宋知晚的视线不由地落在傅聿修的领口和脖子处。
有可能看到吻痕。
他脖子上居然很干净,看来,江月纱也没有那么急迫地宣示主权。
是因为很自信傅聿修是属于她的吗。
宋知晚收回了视线。
会议结束,秘书长叫她。
“傅总要喝咖啡,你去泡一杯,端进去给傅总。”
“哦,好的。”
宋知晚站起来,走向茶水间,熟练地研磨咖啡豆,冲泡咖啡。
按理说她要离职,这些日常的事情也应该由新秘书去做。
傅聿修怎么还让她做呢。
难道,傅聿修是喜欢她冲泡的咖啡吗……
宋知晚下意识地笑了一下。
傅聿修从没对她满意过。
唯独冲咖啡这件事,傅聿修好像还算认同。
她的手艺确实不错。
可也不是一开始就不错的。
为了能让傅聿修喜欢她的咖啡,她苦练了很多做咖啡的技术。
手被烫伤无数次,吃了很多苦头,才做到如今完美的程度。
但只要傅聿修能认可,她好像做什么都心甘情愿。
宋知晚端着咖啡走向总裁办公室。
却在门口,看到傅聿修和江月纱站在窗边。
江月纱抬脚在傅聿修的脖子上亲吻着。
“啊!知晚,你怎么不敲门啊,吓到我了……”
江月纱犹如受惊的小兔一样缩在傅聿修身前。
“我只是……”
宋知晚正要辩解,傅聿修冷声开口。
“出去——”
宋知晚跌跌撞撞地关上门。
咖啡洒了她一手,烫的手立刻就红了起来。
手上是火辣辣的刺痛。
心口更是被撕扯着疼一样。
眼泪也忍不住从眼角渗出。
傅聿修何曾对她温柔过一瞬呢,对江月纱却是全然的宠溺。
他就这么爱江月纱吗?
既然这样,她也不做绊脚石,她成全他们两个。
咖啡飘散的味道让宋知晚干呕。
去了洗手间,她把肚子里的东西吐了个干净。
小腹处的隐痛还在持续。
女儿和她血脉相连,又在替她打抱不平了。
宋知晚摸着肚子安慰。
“乖女儿,妈妈没事,一切都要结束了。

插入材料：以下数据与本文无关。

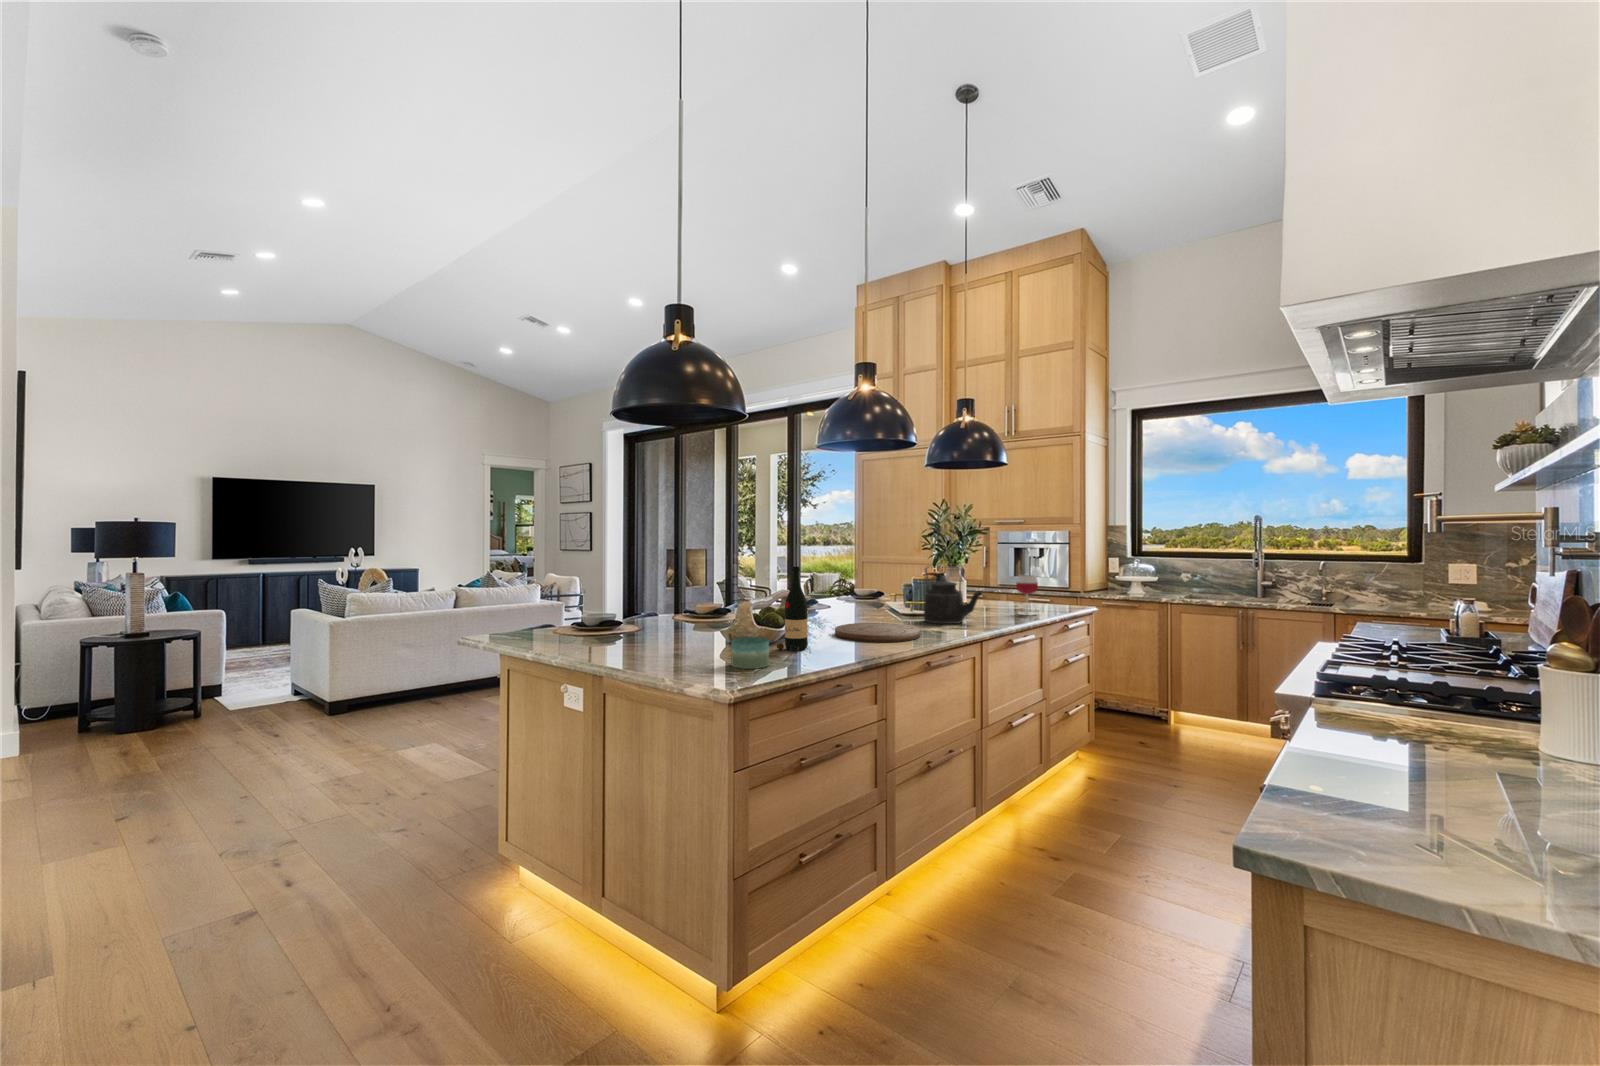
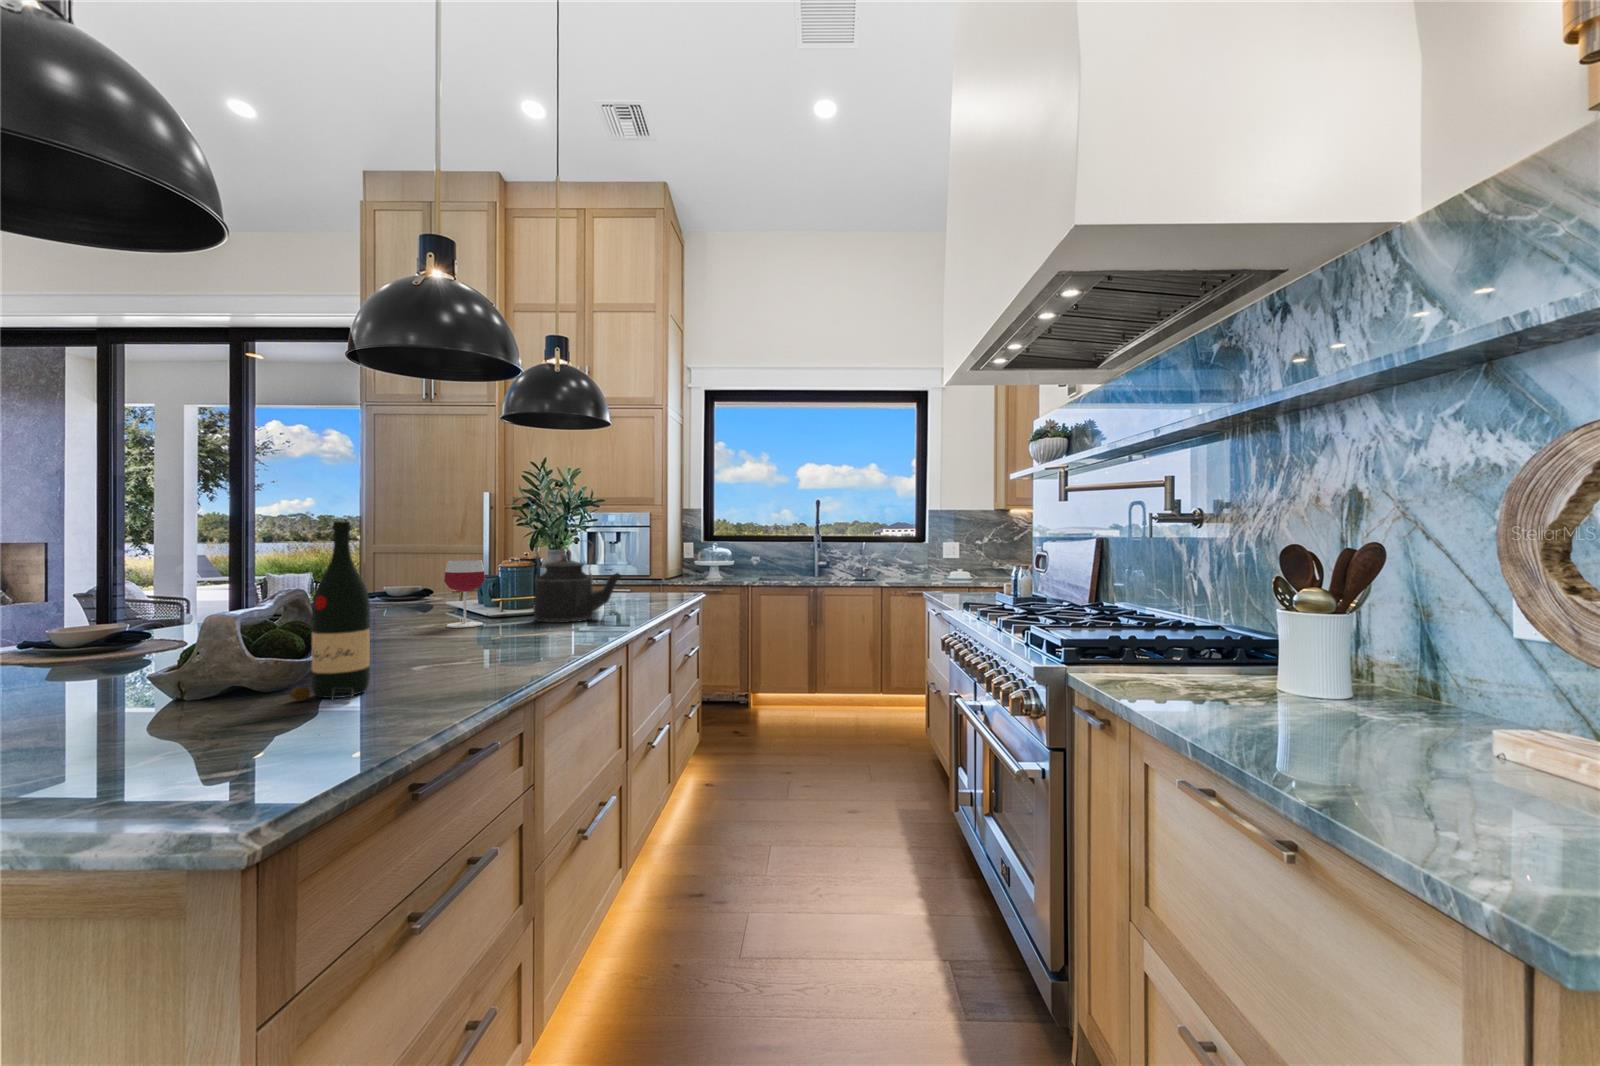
wineglass: present [1016,575,1038,616] -> present [444,560,485,628]
cutting board: present [835,623,920,642] -> none [404,627,562,662]
candle: present [731,637,769,669] -> none [167,681,294,774]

”
“你乖一点,好嘛。”
女儿又听话地平静了下去。
宋知晚整理好自己,回到秘书部等着。
看着江月纱离开后。
宋知晚毫不犹豫地拿着文件和放弃抚养权协议。
她再次走进了傅聿修的办公室。
她站在傅聿修面前,把文件给了他。
“傅总,请你签字。”
签了字,你就再也不是我女儿的爸爸了。